Great way to get beaten up.
@FaheemMitha they might be reviving them :-(
4:29 PM
In the meantime, fun continues with Israel/Palestine. And India/Kashmir/Pakistan.
@StephenKitt Oh, no. What now?
@FaheemMitha there’s no government in Northern Ireland any more after failed elections
and the whole Brexit border issue is getting people excited
And of course, we shouldn't forget to give the British due credit for both situations. Israel and Kashmir, I mean.
@StephenKitt Whether there's one in the UK is debatable too, these days :P
Busy folks, the British.
@FaheemMitha True dat
4:30 PM
@StephenKitt Sigh.
@terdon hah
Theresa may, but she probably won't.
Interesting Times.
@terdon /o\
@StephenKitt What's that one? Someone hiding?
4:32 PM
@terdon :-)
@terdon holding my head in despair
Seems like a reasonable reaction, yes.
@StephenKitt You need to get yourself a better emoji.
I wonder what the Unicode emoji policy is.
@FaheemMitha it’s fairly well understood in other circles I frequent
along with \o/
For example, if one was to submit an emoji of the Flying Sphagetti Monster, would they consider it?
@StephenKitt Does that one mean - Hello?
4:35 PM
@StephenKitt That one I read as "yay!"
Oh, I see. Hands in the air.
@FaheemMitha this is a useful cheatsheet:
A: I saw something in chat I don't understand

RobotHumansExpressions: -.- - sarcastic, can mean fail, you don't say... or any derivations of not sure if / can not believe in this o/, \o - Waving either hello or goodbye \o/ - excitement, exclaiming "yay!" /me - it's like "insert my name here" ¯\_(ツ)_/¯ - Shrug, I don't know ;P - Almost anyth...

@terdon Thanks.
@terdon yes, yay
mhmm dpkg-buildpackage fails
4:54 PM
well however the debian package is not split like the one for ubuntu zesty was with having 3 other dependencies, so i just installed the deb package for Debian9 stretch and it works for what i mostly use it
sudo netselect -v -s4 -t10 wget -q -O- https://launchpad.net/ubuntu/+archivemirrors | grep -P -B8 "statusUP|statusSIX" | grep -o -P "(f|ht)tp.*\"" | tr '"\n' ' '
5:22 PM
^ for getting the quickest Ubuntu mirror
6:04 PM
> dpkg (1.18.4ubuntu1.3) xenial; urgency=medium

* Use ohshit() instead of internerr() for unhandled dpkg-split exit
codes. (i.e. do not abort).

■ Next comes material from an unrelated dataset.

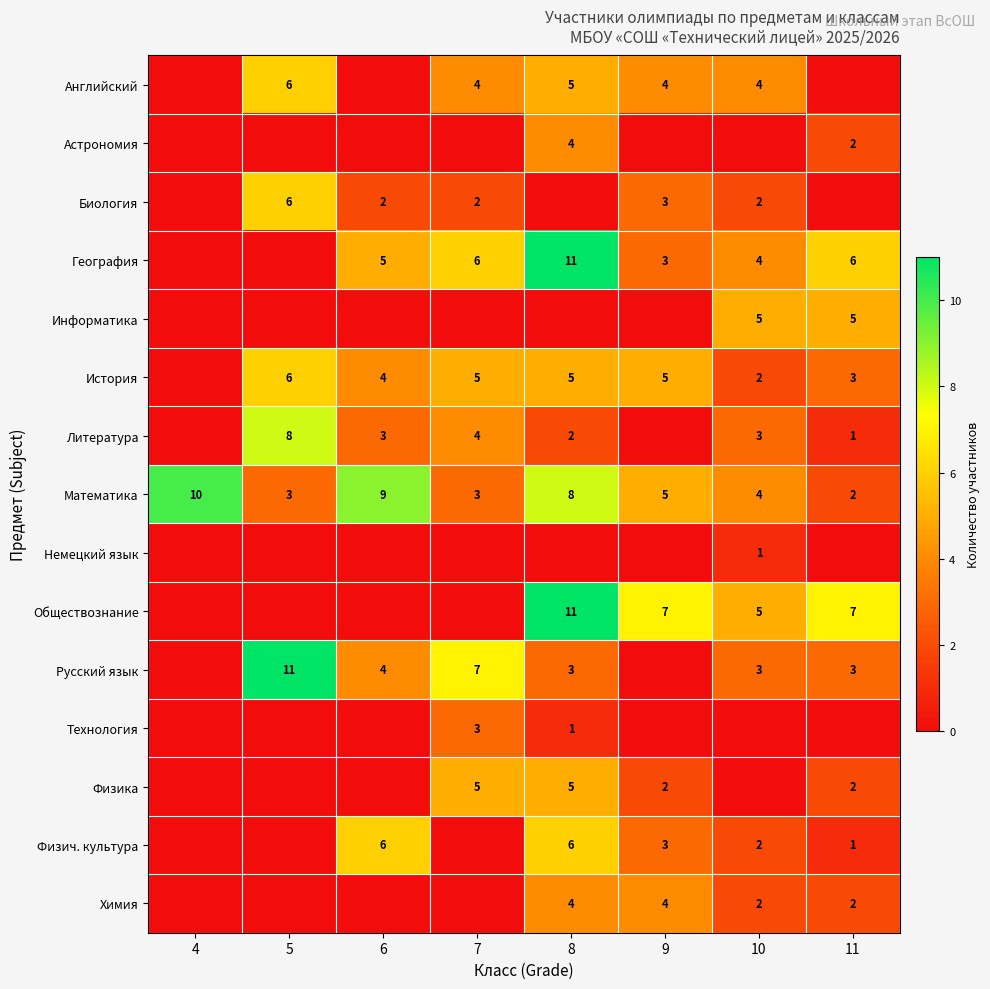

Count the Математика values in the range 3 to 9.

6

Closes: #812679, LP: #1601998

-- Brian Murray <brian@ubuntu.com> Fri, 20 Oct 2017 16:14:06 -0700
@terdon GCP Grey has a video about that.
Complicated... is all I will spoil you :P
6:38 PM
@Braiam I'd like to believe that is a joke.
Hi @Braiam. Long time no see.
7:17 PM
Pijul looks very interesting, but there is currently no Debian package for it. Not even an RFP.